原文段落 |
_ _ _ _
20世纪90年代以来, 村干部以权谋私、贪污腐败的行为愈演愈烈, 致使农民上访活动在全国各地普遍出现,而且数量、规模和程度不断上升。在这种情况下, 村民自治的实践重心由选举转向治理, 尤其是进入新世纪以来,村民自治作为一种法律制度已经深入到广大农民的实际生活中, 并逐渐内化为亿万农民不可剥夺和不可转让的民主权利, 其发展重心已由组织重建转向权利保障。[ 14 ]国家法律和中央政策也转向了村民参与农村公共事务的权利保障。党的十六大提出了“健全基层自治组织和民主管理制度, 完善公开办事制度, 保证人民群众依法直接行使民主权利, 管理基层公共事务和公益事业, 对干部实行民主监督”的要求, 加大了村务公开民主管理的力度。2003年9月, 民政部、中纪委等部门联合召开全国村务公开电视电话会议, 要求各级党政部门把村务公开作为农村工作的重中之重, 最大限度地尊重农民的民主权利, 保障农民的合法利益。2004年6月, 中央《关于健全和完善村务公开和民主管理制度的意见》, 把村务公开民主管理作为建设社会主义和谐社会的重要举措, 进一步明确了村务公开民主管理的内容、形式和程序, 要求各村设立村民代表会议、村务公开监督小组和民主理财小组等, 让农民真正参与到村务管理中。[ 15 ]党的十七大把发展社会主义民主政治确定为我党始终不渝的奋斗目标, 充分肯定了基层民主建设对民主政治发展的重大作用, 要求把发展基层民主作为发展社会主义民主政治的基础性工程重点推进, 基层民主政治建设的地位更加突出。
_ _ _ _
练习输入 |

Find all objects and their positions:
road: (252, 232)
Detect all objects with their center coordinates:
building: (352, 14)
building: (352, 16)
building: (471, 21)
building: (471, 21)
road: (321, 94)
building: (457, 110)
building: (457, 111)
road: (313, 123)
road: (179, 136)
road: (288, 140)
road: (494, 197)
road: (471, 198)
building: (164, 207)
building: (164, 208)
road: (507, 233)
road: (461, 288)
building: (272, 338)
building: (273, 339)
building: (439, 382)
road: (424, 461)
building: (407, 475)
_ _ _ _
操作任务 |
a: 能否把清单中从含有“Detect all objects”的那一行开始、到清单末尾结束的各行重新写出，只将“center coordinates”换成“central points”，其余一字不改？
b: 能接着这段关于村民自治的原文，从它停下的地方往下续写吗？
原文与清单之间没有任何关联。

输出结果 |
a:
Detect all objects with their central points:
building: (352, 14)
building: (352, 16)
building: (471, 21)
building: (471, 21)
road: (321, 94)
building: (457, 110)
building: (457, 111)
road: (313, 123)
road: (179, 136)
road: (288, 140)
road: (494, 197)
road: (471, 198)
building: (164, 207)
building: (164, 208)
road: (507, 233)
road: (461, 288)
building: (272, 338)
building: (273, 339)
building: (439, 382)
road: (424, 461)
building: (407, 475)

b:
各地在落实中央政策的过程中, 针对农村基层社会的矛盾, 创造出一系列的解决干群矛盾、防止干部腐败的新机制, 不断推进村民自治制度的发展与完善。2004年, 中央成立跨部门的“全国村务公开协调小组”, 宏观指导村民自治中后三个民主制度的落实, 各地也相继成立村务公开协调机构, 创造出许多村务公开民主管理的好办法、好经验, 有效地维护了农民的政治权利和经济利益, 促进了农村社会的稳定与发展。2007年, 民政部举办首届村务公开民主管理创新活动, 全国共申报162项制度创新项目,涉及26个省(区、市) , 其中24个项目获提名奖。这些项目都是广大农民在抵制村干部腐败、维护自身利益的过程中创造的, 也是基层干部在解决农村干群矛盾的过程中根据群众的需求创造的, 是基层干部和群众着眼于制度落实和完善而进行的制度创新。

北京市密云县的村民代表设岗定责制度、江苏省太仓市的村组两级代表会议制度、四川省成都市成华区的村民代表联系户制度、黑龙江省海伦市的村民代表民主议“双票制”等着重解决村民代表会议召集难、决策难、发挥作用难等问题。

浙江省温岭市的村民民主恳谈制度、贵州省遵义市红花岗区的“村务点题公开”制度、山东省潍坊市坊子区的村级事务契约化管理方式、湖北省通山县的“村干部”岗位及工资“票决制”、山东省日照市东港区的村务大事村民公决制度和重庆市开县麻柳乡的村级民主“八步工作法”等通过村民公决的方式解决村庄急于解决又难于决策的事情, 有效地改变了村干部工作作风, 调动了广大村民参与社会公共事务的积极性, 使村民对村内事务有了更多的发言权和决策权。江苏省高淳县的村干部廉洁自律体系建设、浙江省武义县的村务监督委员会制度、河南省渑池县的党支部、委会、监委会“三位一体”的监督网络体系、湖北省民政厅的村务公开民主管理观察员制度和宁夏回族自治区中宁县的村级财务管理“五牙子章”制度等通过民主监督渠道解决村干部违法违纪、村级财务混乱等问题。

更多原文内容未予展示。